Shifting Left in the SDLC
IAST generally takes place during the test/QA stage of the software development life cycle (SDLC). With IAST effectively shifting testing left, problems can be caught earlier in the development cycle, reducing remediation costs and release delays. The latest-generation IAST tools return results as soon as changed code is recompiled and the running app retested. By focusing testing on a narrow set of changes, developers can quickly identify vulnerabilities even earlier in the development process.
IAST does analysis from within applications and has access to application code, runtime control and dataflow information, memory and stack trace information, network requests and responses, and libraries, frameworks, and other components (via integration with an SCA tool). The analysis allows developers to not only pinpoint the source of an identified vulnerability but also to address it quickly.
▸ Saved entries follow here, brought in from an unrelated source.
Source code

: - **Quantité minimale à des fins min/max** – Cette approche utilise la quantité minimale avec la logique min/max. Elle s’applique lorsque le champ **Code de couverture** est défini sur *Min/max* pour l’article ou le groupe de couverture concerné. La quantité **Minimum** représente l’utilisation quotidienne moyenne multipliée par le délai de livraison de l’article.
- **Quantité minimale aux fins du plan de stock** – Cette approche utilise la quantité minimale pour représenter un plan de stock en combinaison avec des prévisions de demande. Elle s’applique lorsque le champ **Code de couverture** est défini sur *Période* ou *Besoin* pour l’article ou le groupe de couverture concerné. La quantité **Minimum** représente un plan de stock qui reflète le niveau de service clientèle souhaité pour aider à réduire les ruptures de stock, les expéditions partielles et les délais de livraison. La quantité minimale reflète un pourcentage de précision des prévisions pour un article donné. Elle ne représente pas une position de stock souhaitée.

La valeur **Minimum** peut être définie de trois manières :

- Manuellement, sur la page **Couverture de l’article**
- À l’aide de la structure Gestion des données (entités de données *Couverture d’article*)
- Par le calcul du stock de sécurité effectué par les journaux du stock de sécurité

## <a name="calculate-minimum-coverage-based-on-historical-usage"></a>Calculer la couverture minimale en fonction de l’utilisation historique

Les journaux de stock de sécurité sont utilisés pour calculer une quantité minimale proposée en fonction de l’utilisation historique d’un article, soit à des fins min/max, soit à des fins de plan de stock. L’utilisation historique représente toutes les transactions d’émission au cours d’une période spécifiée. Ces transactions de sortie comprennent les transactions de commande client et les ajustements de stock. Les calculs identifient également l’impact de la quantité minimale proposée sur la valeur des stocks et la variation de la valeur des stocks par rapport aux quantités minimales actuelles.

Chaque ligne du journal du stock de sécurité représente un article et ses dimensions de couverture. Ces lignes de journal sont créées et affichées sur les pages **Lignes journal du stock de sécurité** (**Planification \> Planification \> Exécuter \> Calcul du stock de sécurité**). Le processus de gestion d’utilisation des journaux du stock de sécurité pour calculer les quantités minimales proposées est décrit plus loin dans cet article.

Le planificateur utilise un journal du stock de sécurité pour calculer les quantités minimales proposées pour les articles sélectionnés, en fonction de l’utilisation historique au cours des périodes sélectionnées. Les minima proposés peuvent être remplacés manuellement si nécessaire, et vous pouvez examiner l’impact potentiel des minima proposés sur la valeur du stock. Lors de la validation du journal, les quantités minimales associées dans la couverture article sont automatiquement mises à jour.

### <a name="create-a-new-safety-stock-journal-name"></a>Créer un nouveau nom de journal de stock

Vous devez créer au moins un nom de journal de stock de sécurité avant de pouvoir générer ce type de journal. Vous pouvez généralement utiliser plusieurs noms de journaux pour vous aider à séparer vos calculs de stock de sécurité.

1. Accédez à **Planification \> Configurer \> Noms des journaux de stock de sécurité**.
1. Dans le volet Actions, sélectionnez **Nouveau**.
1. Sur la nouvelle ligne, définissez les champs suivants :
What to Look for in an IAST tool
IAST tools are dependent upon their ability to instrument code, which means their capabilities are dependent upon the application’s programming language. You’ll want to select an IAST tool that can perform code reviews of applications written in the programming languages you use and that is compatible with the underlying framework used by your software. Obviously, it should deploy quickly and easily, with seamless integration into CI/CD workflows. Compatibility with any type of test method—existing automation tests, manual QA/dev tests, automated web crawlers, unit testing, etc. is another feature to look for.
The best IAST tools provide DevOps teams with the ability to both identify security vulnerabilities and also inform as to whether that vulnerability can be exploited. Any modern IAST tool should include web APIs that enable DevOps leads to integrate testing into continuous integration builds like those using Jenkins. Native integration with defect management tools like Atlassian Jira provides for streamlined defect management workflow.
With the prevalence of open source code in today’s software, effective IAST tools need to be aware of the open source composition of the applications being tested. Open source compositional analysis is the responsibility of an SCA tool. This requires the SCA tool to have a deep understanding of open source development paradigms and produce a comprehensive inventory for the open source dependencies regardless of how the dependency is linked into the application.
Understanding whether an open source vulnerability is exploitable within a given application requires an understanding of whether the vulnerable component is present, how an exploit of the vulnerability operates, and an understanding of how the application uses the component. Only a combination of top-tier IAST and SCA tools can effectively identify this class of software risk and guide developers to resolution. An integrated IAST and SCA solution helps development teams build more secure software, minimize risks while maximizing their speed and productivity, and improve the quality of their software.